The database of well-known service names and port numbers is usually kept in the file /etc/services on Linux
and Mac OS X machines, which you can peruse at your leisure. The first few pages of the file, in particular, are littered
with ancient protocols that still have reserved numbers despite not having had an actual packet addressed to them
anywhere in the world for many years. An up-to-date (and typically much more extensive) copy is also maintained
online by IANA at http://www.iana.org/assignments/port-numbers.
Sockets
Rather than trying to invent its own API for network programming, Python made an interesting decision.

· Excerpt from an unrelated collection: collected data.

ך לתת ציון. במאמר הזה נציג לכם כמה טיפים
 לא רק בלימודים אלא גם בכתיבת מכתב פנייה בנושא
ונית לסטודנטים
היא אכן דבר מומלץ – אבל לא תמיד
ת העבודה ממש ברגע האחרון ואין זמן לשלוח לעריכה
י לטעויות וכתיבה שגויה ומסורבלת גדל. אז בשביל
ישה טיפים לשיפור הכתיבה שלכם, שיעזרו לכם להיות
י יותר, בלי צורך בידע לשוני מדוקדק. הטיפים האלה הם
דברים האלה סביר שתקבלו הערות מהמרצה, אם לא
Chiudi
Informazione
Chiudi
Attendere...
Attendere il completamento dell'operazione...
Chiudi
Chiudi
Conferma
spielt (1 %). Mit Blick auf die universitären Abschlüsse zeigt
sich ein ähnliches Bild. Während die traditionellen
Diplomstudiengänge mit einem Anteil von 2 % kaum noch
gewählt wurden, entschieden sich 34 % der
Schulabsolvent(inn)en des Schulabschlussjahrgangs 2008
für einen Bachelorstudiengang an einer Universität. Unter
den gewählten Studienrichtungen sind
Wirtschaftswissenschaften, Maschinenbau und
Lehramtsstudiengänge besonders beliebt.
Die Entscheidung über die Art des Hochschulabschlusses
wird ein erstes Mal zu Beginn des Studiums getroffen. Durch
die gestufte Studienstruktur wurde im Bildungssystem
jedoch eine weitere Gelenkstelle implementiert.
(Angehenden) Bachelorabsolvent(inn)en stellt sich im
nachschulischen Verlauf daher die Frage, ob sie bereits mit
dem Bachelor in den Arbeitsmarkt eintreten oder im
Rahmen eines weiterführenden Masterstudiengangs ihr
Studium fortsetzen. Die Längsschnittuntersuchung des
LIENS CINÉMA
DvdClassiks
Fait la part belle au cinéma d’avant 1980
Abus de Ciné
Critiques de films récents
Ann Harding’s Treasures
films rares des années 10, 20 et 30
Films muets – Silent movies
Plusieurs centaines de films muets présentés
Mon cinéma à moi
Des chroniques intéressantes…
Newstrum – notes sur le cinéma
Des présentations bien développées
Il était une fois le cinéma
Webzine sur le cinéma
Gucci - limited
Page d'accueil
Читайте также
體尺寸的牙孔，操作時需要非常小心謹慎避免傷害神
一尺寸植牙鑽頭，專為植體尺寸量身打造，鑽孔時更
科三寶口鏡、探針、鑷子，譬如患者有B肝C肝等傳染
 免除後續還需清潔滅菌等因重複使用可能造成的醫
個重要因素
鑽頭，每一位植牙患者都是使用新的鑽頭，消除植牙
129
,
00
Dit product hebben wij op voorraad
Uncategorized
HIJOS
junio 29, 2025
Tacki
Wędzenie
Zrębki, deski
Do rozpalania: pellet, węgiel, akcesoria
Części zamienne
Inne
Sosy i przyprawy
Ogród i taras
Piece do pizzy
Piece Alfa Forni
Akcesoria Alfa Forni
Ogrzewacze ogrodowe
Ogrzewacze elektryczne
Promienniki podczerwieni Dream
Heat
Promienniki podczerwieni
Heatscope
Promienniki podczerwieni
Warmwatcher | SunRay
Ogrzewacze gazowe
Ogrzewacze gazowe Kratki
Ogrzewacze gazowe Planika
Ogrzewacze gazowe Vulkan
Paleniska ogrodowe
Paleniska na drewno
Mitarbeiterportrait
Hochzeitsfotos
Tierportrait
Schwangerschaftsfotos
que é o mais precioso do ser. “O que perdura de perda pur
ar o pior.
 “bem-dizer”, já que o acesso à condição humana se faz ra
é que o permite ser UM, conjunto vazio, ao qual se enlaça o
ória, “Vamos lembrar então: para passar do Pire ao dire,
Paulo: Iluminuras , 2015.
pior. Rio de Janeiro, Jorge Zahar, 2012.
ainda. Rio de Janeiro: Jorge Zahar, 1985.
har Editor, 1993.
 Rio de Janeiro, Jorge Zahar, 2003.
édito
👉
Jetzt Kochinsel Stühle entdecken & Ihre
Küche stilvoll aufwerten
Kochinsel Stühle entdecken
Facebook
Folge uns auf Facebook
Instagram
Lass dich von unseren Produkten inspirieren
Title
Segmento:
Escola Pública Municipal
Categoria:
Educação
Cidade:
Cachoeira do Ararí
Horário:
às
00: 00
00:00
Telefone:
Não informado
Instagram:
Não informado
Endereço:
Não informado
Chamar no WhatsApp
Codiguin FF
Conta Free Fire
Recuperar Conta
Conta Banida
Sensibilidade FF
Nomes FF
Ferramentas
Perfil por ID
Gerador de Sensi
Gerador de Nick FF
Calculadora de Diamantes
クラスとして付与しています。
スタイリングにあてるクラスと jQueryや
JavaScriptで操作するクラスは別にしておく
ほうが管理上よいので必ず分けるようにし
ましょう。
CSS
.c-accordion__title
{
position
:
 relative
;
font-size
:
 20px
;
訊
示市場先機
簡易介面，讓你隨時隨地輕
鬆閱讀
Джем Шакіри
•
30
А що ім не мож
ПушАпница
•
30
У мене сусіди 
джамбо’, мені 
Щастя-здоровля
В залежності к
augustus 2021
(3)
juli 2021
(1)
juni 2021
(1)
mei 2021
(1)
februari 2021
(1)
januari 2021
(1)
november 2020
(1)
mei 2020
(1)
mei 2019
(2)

At bottom,
Python’s Standard Library simply provides an object-based interface to all of the normal, gritty, low-level operating
system calls that are normally used to accomplish networking tasks on POSIX-compliant operating systems. The calls
even have the same names as the underlying operations they wrap. Python’s willingness to expose the traditional
system calls that everyone already understood before it came on the scene is one of the reasons that Python came
as such a breath of fresh air to those of us toiling in lower-level languages in the early 1990s. Finally, a higher-level
language had arrived that let us make low-level operating system calls when we needed them, without insisting that
we use an awkward, underpowered but ostensibly “prettier” language-specific API instead. It was much easier to
remember a single set of calls that worked in both C and Python.